Work undertaken by the Northland Regional Council has revealed inaccuracies in bore survey data used to assess the Aupōuri aquifer and set allocation limits to prevent saltwater intrusion.

Acting CEO Bruce Howse said water levels in north-eastern parts of the aquifer may be up to 2.5m lower than thought, but up to 1.8m higher in the northwest.

That survey datum recorded between 1987 and 1991, and which was used in groundwater assessments and recent allocation modelling, was inaccurate had come to light when council staff were undertaking preliminary surveys of bores to establish 'trigger' levels for resource consents in parts of the aquifer south of Houhora.

The bore datum was also used to assess the effects of 24 current consent applications by avocado growers seeking groundwater from the aquifer.


"In a nutshell, this discovery potentially means there's less water available in the north-eastern part of the aquifer than previously thought, although there may actually be more available on the northwestern side," Mr Howse said.

Remodelling based on the new data would be required to understand the full impact of the newly-surveyed datum levels.

Mr Howse said the council had already allocated roughly half the water previously presumed to be available in the aquifer's Houhora subzone, but monitoring indicated existing use was sustainable, potentially meaning that the allocation limit for the northern subzones near Houhora needed to be reduced.

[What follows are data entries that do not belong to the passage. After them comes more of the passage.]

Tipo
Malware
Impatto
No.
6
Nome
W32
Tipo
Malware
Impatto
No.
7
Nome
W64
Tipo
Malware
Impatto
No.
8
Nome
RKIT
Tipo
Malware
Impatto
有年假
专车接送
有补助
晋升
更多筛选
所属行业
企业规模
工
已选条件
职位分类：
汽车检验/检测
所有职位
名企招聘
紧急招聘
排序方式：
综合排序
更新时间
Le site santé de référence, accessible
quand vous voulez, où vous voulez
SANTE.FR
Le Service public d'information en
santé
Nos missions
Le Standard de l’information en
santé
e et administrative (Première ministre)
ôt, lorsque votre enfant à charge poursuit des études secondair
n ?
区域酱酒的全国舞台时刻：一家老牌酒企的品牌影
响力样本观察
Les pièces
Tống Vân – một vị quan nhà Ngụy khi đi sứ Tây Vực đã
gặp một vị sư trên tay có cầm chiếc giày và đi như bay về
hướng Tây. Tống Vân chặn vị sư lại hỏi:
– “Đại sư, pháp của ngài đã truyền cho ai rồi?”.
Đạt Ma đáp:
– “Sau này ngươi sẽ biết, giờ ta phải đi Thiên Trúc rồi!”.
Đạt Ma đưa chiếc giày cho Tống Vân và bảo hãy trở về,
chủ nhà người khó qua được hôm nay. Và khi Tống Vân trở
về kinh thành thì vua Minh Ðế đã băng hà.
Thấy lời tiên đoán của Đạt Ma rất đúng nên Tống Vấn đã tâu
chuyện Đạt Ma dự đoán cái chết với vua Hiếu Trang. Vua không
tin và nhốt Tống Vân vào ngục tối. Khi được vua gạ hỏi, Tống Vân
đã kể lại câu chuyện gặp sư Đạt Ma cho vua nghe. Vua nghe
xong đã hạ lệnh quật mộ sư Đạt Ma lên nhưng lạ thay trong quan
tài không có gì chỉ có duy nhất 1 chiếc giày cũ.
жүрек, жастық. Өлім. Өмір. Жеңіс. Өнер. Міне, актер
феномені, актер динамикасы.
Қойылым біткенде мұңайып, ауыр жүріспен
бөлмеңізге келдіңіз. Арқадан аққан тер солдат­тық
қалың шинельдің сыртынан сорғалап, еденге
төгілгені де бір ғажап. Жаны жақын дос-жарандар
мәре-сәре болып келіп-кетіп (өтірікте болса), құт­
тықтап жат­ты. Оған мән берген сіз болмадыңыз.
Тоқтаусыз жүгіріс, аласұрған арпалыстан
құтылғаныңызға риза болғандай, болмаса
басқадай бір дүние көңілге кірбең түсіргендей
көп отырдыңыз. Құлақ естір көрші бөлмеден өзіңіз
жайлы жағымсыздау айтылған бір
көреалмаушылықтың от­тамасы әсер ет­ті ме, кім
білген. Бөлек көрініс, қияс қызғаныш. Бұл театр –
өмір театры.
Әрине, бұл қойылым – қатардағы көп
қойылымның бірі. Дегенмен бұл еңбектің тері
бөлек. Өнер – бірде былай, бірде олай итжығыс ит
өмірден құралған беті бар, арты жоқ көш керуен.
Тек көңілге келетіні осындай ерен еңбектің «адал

Seventeen consents were granted by the Environment Court in July to take up to an additional two million cubic metres of water annually from the aquifer south of the key area of concern, with stringent conditions requiring monitoring bores located near the coast and further inland.

"There are also trigger levels to be set under the consents to avoid saltwater intrusion," Mr Howse said.

Initial indications by checking all Aupōuri monitoring bore datums against new LIDAR levels indicated differences ranging from 2.5m lower to 1.8m higher. The Houhora waterfront bore had the biggest negative difference, and consequently an increased risk of saltwater intrusion.

Mr Howse said an independent surveyor would survey all the monitoring bores used to manage the aquifer. Council staff would also be obtaining water level and water quality information for an additional 60 bores over the next two months.

"We'll then need to rerun allocation models with the new datums, including results from the new bore survey and more recently obtained data," he said.


The council would also need to review current allocation limits, as set out under its proposed regional plan.

The council was "very aware" of the concerns many local people had about the sustainability of the aquifer and allocations of the water. Council staff would work with independent surveyors to ensure new robust and accurate bore datums were collected and available as soon as was practical.